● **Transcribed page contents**
━━━━
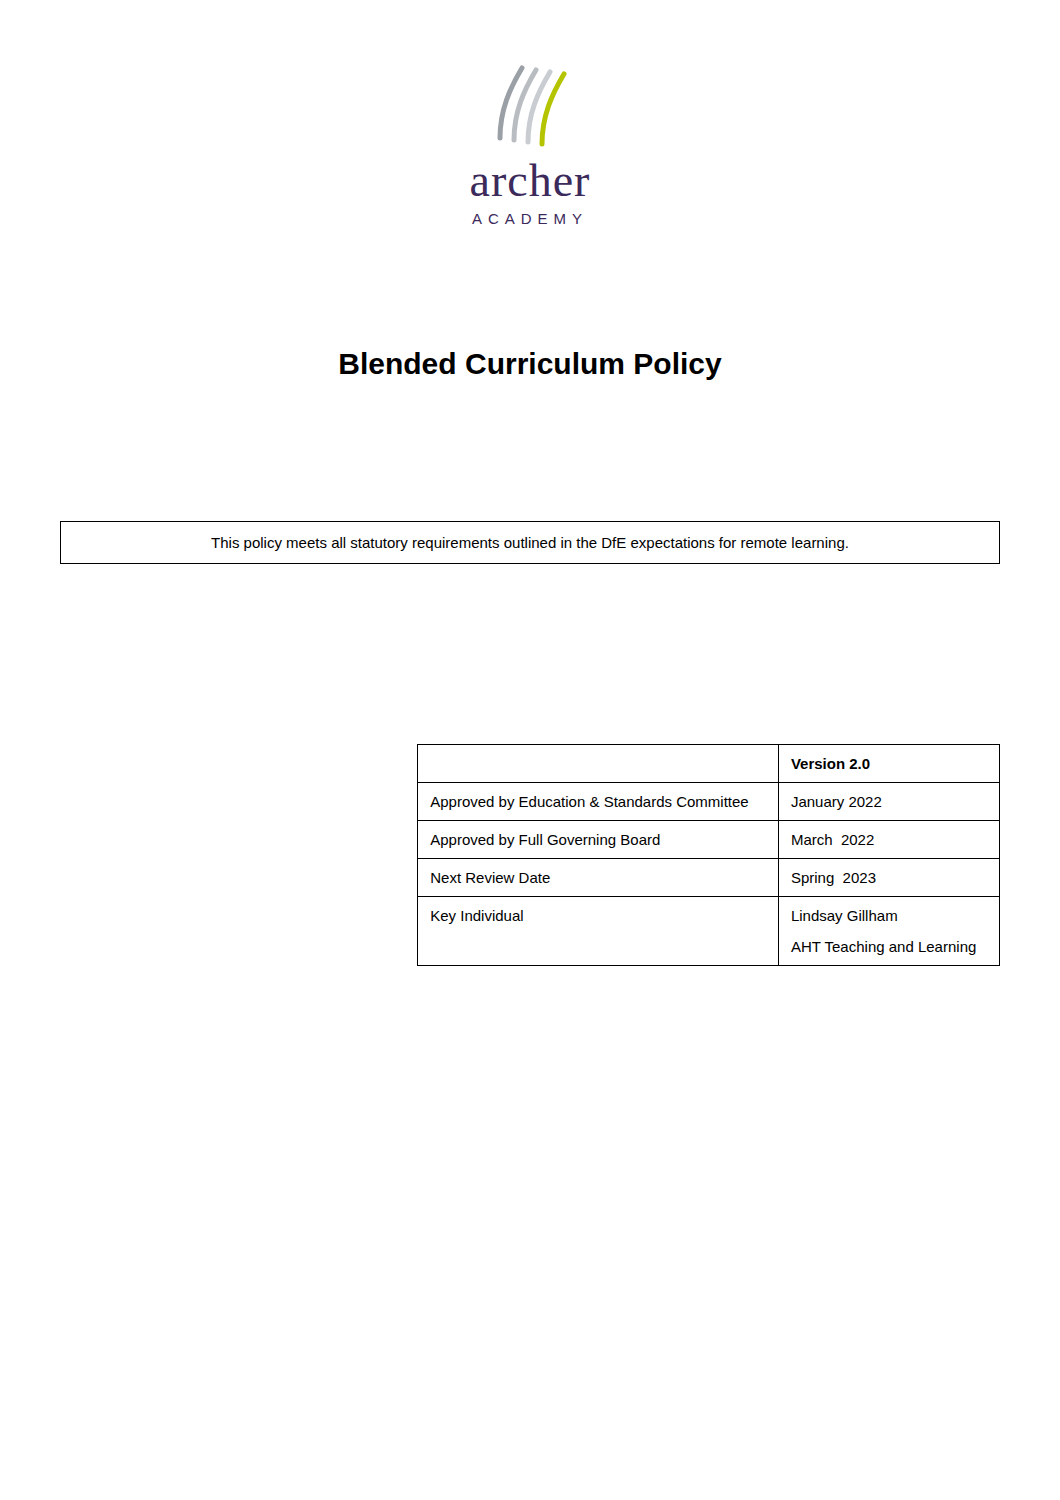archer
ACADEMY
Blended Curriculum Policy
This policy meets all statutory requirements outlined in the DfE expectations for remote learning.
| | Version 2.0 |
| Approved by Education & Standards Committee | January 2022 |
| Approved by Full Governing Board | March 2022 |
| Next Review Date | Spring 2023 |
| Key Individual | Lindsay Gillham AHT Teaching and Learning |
━━━━
What should come out is the exact run of lines from the one holding "Version 2.0 |" through the end of the records above, and nothing besides.

| | Version 2.0 |
| Approved by Education & Standards Committee | January 2022 |
| Approved by Full Governing Board | March 2022 |
| Next Review Date | Spring 2023 |
| Key Individual | Lindsay Gillham AHT Teaching and Learning |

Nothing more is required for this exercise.